Le déploiement de la 5G retardé autour d’une cinquantaine d’aéroports aux Etats-Unis

Craignant que la 5G n’interfère avec les instruments de navigation des avions – notamment ceux utilisés lors des atterrissages à faible visibilité – la FAA souhaite mettre en place des zones tampons autour de 50 aéroports du pays.

La Federal Aviation Administration (FAA, agence gouvernementale chargée des contrôles et des réglementations sur l’aviation civile aux Etats-Unis) a publié le 7 janvier une liste des 50 aéroports américains qui disposeront de zones tampons pour la 5G, en raison des craintes que l’expansion du réseau n’interfère avec les systèmes de navigation des avions.

Depuis des mois, deux des plus grandes entreprises de télécommunications du pays, AT&T et Verizon, poursuivent les négociations avec le gouvernement pour déployer leurs réseaux 5G en bande C. Initialement prévue en décembre, la date de déploiement avait déjà été reportée au 5 janvier, avant de connaître un nouveau délai de deux semaines supplémentaires. Mais la FAA affirme désormais dans son communiqué que les opérateurs ont accepté de laisser leurs antennes 5G hors ligne pendant au moins six mois.

«Les entreprises de téléphonie mobile ont accepté d’éteindre les émetteurs et de procéder à d’autres ajustements près de ces aéroports pendant six mois afin de minimiser les interférences potentielles de la 5G avec les instruments sensibles des avions utilisés lors des atterrissages à faible visibilité», est-il ainsi écrit dans le communiqué qui liste parmi les villes concernées Los Angeles, Las Vegas, New York, Miami ou encore Dallas.

Le régulateur américain craint que la 5G en bande C ne perturbe les instruments de navigation, comme les radioaltimètres qui fournissent des informations sur l’altitude des avions, un système de sécurité important pour les atterrissages par faible visibilité.
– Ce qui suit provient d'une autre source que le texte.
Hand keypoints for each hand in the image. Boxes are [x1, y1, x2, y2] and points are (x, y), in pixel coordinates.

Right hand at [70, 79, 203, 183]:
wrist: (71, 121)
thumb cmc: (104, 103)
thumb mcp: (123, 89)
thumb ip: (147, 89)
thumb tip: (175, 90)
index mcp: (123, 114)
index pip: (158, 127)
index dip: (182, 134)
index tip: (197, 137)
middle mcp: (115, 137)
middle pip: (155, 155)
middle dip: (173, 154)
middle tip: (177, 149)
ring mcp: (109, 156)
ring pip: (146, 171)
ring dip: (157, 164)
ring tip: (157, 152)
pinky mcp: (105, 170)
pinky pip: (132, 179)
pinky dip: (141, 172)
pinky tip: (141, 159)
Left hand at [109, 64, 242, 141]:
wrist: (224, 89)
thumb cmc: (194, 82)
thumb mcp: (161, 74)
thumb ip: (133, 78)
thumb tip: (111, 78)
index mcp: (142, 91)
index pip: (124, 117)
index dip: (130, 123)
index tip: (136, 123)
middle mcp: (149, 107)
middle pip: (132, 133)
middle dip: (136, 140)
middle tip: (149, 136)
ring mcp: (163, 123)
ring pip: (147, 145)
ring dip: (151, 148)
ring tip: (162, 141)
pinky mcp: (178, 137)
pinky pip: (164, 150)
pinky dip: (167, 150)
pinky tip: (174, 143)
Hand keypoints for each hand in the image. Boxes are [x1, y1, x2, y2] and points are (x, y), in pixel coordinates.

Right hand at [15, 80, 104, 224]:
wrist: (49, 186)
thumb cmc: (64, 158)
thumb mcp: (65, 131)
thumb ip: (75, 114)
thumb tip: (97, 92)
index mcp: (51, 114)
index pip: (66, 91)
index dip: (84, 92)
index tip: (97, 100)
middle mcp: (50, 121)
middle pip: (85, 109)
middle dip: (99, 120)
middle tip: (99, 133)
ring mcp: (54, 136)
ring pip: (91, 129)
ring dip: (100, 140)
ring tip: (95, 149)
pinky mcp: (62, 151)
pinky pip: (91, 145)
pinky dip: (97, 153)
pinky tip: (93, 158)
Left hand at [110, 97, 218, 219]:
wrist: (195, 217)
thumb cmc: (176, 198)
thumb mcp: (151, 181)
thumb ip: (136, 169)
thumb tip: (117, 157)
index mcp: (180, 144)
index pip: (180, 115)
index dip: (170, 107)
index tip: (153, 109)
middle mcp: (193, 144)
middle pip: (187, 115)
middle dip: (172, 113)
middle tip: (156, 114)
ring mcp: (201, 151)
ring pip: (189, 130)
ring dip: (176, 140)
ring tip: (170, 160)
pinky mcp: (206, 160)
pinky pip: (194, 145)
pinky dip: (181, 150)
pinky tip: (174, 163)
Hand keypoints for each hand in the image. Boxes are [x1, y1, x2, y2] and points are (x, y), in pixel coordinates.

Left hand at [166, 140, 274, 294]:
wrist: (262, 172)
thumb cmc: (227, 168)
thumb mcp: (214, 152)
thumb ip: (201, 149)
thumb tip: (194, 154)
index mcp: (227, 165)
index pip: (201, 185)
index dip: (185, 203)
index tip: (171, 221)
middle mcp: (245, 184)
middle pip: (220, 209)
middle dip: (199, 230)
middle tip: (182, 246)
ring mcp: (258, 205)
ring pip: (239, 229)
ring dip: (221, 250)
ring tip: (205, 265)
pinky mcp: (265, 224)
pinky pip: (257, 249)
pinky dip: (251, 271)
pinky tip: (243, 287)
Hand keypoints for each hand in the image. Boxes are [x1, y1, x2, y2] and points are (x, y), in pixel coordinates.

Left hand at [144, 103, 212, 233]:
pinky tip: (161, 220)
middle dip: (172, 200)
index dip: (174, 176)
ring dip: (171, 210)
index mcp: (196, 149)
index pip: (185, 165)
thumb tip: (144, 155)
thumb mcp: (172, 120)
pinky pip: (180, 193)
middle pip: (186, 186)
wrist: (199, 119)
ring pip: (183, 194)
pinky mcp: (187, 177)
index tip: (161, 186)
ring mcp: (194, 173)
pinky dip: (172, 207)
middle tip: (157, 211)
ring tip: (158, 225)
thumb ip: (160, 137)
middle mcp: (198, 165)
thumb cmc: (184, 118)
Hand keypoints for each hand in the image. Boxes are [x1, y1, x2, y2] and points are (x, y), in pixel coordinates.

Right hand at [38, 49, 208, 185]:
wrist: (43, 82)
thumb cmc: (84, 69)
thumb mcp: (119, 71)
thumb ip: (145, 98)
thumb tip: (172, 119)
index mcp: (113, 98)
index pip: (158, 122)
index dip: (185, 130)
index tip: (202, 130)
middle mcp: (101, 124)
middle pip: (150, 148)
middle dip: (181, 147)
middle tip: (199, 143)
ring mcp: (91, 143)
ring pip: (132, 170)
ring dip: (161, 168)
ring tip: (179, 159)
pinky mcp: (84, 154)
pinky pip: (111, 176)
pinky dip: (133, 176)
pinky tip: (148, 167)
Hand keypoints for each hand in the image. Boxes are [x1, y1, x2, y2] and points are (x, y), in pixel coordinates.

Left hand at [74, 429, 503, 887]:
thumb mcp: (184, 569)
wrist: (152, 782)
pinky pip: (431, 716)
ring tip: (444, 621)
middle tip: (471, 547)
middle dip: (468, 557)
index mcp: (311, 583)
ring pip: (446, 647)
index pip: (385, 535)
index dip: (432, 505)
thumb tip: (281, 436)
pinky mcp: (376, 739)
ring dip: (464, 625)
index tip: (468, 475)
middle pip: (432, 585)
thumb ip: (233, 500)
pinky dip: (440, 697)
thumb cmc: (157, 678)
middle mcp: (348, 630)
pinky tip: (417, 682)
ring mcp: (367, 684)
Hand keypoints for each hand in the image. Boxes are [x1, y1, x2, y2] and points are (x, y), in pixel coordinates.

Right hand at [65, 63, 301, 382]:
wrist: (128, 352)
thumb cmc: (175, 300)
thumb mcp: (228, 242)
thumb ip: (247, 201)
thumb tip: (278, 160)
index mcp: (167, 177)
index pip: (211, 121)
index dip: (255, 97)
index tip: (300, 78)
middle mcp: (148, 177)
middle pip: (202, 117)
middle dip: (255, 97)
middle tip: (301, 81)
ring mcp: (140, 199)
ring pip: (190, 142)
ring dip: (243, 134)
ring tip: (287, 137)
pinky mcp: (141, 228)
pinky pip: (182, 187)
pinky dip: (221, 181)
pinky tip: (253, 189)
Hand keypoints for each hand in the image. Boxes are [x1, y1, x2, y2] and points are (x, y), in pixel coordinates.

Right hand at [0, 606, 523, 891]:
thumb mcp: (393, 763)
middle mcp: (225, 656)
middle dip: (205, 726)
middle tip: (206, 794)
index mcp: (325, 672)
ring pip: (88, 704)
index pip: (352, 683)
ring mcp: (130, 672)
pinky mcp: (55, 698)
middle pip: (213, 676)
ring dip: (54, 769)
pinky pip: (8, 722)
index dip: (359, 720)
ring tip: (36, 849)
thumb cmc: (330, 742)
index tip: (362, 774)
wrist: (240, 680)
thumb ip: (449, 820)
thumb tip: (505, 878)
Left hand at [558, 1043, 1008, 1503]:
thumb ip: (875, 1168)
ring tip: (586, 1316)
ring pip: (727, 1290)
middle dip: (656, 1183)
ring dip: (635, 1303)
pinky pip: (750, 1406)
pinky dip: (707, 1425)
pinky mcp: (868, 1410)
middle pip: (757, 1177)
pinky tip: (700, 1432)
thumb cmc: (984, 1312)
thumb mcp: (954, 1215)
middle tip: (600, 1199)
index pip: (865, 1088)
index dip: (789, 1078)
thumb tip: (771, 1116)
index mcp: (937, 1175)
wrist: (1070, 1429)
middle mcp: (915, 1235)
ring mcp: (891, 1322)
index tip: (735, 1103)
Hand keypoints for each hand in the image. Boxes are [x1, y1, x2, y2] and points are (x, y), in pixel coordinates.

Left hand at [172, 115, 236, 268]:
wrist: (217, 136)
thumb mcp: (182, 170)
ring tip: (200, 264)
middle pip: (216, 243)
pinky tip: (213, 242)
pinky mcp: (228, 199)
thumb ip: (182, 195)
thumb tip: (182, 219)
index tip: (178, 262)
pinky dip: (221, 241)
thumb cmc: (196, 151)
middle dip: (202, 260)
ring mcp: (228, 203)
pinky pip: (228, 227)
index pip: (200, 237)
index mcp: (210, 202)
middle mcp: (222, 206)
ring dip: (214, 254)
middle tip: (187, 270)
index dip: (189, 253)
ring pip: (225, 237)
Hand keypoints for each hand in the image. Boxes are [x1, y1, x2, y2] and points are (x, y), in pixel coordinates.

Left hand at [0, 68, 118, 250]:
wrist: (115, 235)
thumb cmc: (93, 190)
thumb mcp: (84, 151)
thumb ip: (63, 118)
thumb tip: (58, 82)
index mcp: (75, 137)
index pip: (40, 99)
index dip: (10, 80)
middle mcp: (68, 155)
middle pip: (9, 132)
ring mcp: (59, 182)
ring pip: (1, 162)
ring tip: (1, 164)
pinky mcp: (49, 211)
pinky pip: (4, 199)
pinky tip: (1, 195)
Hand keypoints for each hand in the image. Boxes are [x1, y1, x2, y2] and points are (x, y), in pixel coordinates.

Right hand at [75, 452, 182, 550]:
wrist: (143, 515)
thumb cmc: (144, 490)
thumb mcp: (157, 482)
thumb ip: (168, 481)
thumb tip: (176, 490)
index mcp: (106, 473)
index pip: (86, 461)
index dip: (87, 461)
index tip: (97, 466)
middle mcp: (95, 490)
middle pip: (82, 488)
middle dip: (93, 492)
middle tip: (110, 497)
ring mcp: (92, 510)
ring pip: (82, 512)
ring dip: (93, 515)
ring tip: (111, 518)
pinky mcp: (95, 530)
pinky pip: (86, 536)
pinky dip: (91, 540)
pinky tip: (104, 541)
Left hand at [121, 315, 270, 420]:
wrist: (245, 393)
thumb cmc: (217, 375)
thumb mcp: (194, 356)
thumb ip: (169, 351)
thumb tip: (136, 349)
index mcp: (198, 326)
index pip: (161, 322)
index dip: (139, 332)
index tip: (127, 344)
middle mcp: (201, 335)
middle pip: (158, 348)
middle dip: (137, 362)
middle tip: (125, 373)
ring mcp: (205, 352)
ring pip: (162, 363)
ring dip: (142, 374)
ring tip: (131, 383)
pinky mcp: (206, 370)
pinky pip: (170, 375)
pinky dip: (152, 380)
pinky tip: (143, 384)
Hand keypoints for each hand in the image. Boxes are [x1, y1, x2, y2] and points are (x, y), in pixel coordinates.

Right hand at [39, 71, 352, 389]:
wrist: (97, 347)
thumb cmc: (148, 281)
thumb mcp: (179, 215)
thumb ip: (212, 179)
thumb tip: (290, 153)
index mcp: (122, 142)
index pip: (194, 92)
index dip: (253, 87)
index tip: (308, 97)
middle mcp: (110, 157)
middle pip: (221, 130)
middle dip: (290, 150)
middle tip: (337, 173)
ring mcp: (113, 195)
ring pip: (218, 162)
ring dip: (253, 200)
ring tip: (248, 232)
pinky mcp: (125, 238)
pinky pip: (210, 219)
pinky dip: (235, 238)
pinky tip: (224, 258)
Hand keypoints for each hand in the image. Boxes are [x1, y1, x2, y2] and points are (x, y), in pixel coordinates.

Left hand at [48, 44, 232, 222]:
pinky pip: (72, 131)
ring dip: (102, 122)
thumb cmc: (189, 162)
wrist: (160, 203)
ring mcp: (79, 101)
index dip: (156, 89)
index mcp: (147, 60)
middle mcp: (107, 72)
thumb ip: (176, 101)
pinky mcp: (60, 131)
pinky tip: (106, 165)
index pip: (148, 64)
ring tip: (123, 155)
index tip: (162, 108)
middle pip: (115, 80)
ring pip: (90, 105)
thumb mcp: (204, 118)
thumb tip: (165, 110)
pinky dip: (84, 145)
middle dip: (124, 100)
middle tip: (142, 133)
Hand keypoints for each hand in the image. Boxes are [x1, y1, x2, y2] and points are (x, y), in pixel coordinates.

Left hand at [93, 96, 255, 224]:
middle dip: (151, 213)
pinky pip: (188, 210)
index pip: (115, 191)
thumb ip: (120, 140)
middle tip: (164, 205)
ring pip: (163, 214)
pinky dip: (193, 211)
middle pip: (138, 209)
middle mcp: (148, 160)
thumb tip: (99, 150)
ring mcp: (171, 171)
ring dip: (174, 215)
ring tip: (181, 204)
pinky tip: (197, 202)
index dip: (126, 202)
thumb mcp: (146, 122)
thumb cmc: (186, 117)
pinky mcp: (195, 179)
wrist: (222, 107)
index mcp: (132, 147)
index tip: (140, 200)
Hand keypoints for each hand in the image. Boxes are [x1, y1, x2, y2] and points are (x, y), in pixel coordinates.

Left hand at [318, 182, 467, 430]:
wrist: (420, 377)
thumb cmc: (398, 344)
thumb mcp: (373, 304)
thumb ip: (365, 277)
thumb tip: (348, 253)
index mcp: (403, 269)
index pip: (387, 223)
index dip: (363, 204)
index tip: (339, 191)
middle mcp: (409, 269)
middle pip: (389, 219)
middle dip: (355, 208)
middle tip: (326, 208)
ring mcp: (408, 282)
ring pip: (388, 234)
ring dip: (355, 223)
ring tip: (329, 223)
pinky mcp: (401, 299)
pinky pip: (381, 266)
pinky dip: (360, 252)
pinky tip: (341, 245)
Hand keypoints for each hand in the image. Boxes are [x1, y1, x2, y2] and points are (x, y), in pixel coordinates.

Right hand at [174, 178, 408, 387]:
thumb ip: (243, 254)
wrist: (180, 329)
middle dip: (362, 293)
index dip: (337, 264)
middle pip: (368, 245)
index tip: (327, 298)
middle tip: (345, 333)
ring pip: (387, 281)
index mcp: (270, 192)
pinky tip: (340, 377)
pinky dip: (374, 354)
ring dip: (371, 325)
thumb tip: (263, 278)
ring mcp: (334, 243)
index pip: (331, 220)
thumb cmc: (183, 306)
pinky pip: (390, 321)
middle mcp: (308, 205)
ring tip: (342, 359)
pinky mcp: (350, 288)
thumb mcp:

Un problème qui interpelle les leaders de l’industrie aéronautique aux Etats-Unis, avertissant que le déploiement 5G pourrait causer d’intenses perturbations dans un avenir proche : la société de lobbying Airlines for America a par exemple prédit que cela pourrait entraîner les reports ou les annulations de nombreux vols. De quoi concerner des millions de personnes. 

La FAA a déclaré avoir dressé sa liste d’aéroports en se basant sur «le volume du trafic [aérien], le nombre de jours de faible visibilité et la situation géographique». L’agence travaille également sur la directive AMOC (Alternative Means of Compliance) pour les compagnies aériennes et les fabricants afin de «trouver des moyens alternatifs pour atténuer une situation dangereuse», et de s’assurer que les avions seront équipés de radioaltimètres qui ont «prouvés être fiables et précis dans l’environnement 5G».